Festa grande na capital da versão orwelliana da Anita. Aquilo tem uma certa grandeza, não se desiludam quantos gostam de brincar aos deuses. Se uma pitada de megalomania faz a diferença entre a vida das abelhas e os sonhos de eternidade, os regimes totalitários sem ocultações - porque também os há, só que não dão pelo nome [e estão tão perto] - perdem a medida e precipitam-se no exagero. A Coreia do Norte é a Meca dos comunistas que conseguiram parar o relógio da História, dos cronófobos que em casa, no recesso familiar, ainda param, de lenço em riste, para limpar o retrato de Estaline - o tal "aliado" dos Aliados que matou dez vezes mais que Hitler, mas teve direito a capa da Times com ditirambos ao "vencedor da tirania" - e guardam para si a memória das valas a perder de vista, de Cuba ao Vietname, à China e à Sibéria, onde duas ou três gerações de "parasitas sociais", "inimigos do povo", "senhores feudais" e monges alienados foram conduzidos por uma teoria genocida que não era erro, mas estava já toda nos escritos de Marx.

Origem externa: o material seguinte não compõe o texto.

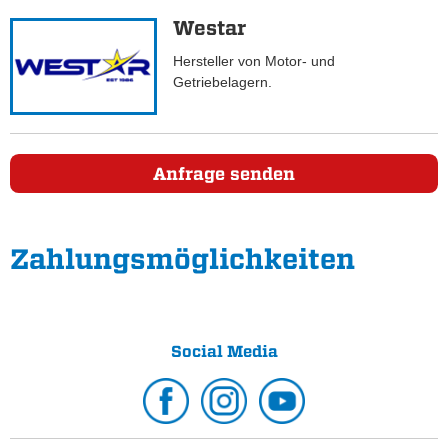
Westar
Hersteller von Motor- und
Getriebelagern.
Anfrage senden
Zahlungs­möglichkeiten
Social Media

Os espartanos de Pyongyang têm a sua graça, coisa que os nossos Bernardinos e Rosas - coitados, transformados em caricaturas do parlamentarismo que desprezam - nunca tiveram. Aqui, cultivam os tiques micro-burgueses da "micro-empresa", dos "direitos adquiridos ", das "regalias inegociáveis", das férias pagas e do ano de catorze salários, das "horas extraordinárias" e da semana das 35 horas. Aquela mole que hoje percorreu a Praça da Revolução, na capital norte-coreana, terá comido um copo de leite e um biscoito, treinou à chuva e ao sol durante meses, não tem horário de trabalho, não tem na pele outra roupa que a farda que enverga, não sabe o que é um computador, um telemóvel, nunca saiu daquela Disneylândia e pensa viver no melhor dos mundos.

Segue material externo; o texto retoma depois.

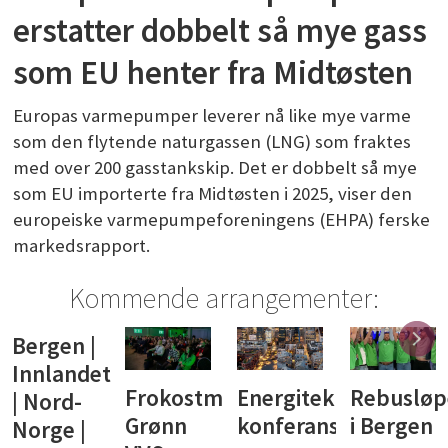
erstatter dobbelt så mye gass
som EU henter fra Midtøsten
Europas varmepumper leverer nå like mye varme
som den flytende naturgassen (LNG) som fraktes
med over 200 gasstankskip. Det er dobbelt så mye
som EU importerte fra Midtøsten i 2025, viser den
europeiske varmepumpeforeningens (EHPA) ferske
markedsrapport.
Kommende arrangementer:
Bergen |
Innlandet
Frokostmøte:
Energiteknisk
Rebusløp
| Nord-
Grønn
konferanse
i Bergen
Norge |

Talvez Bernardino e os micro-revolucionários de fatiota à Rua dos Fanqueiros tirassem vantagem em saber marchar, perna bem levantada, como o fazem os coreanos. Esses, ao menos, não têm esse adereço burguês e ocioso que ofende os bons revolucionários: a barriga.

1 comentário:

José Domingos disse...

Os comunas burgueses, cá do burgo,os tais dos direitos adquiridos e afins, são muito democratas, quando são eles a mandar.Estariam melhor na Coreia do Norte.
A esquerdalha, está convencida, que o muro de Berlim, caíu devido ao mau tempo.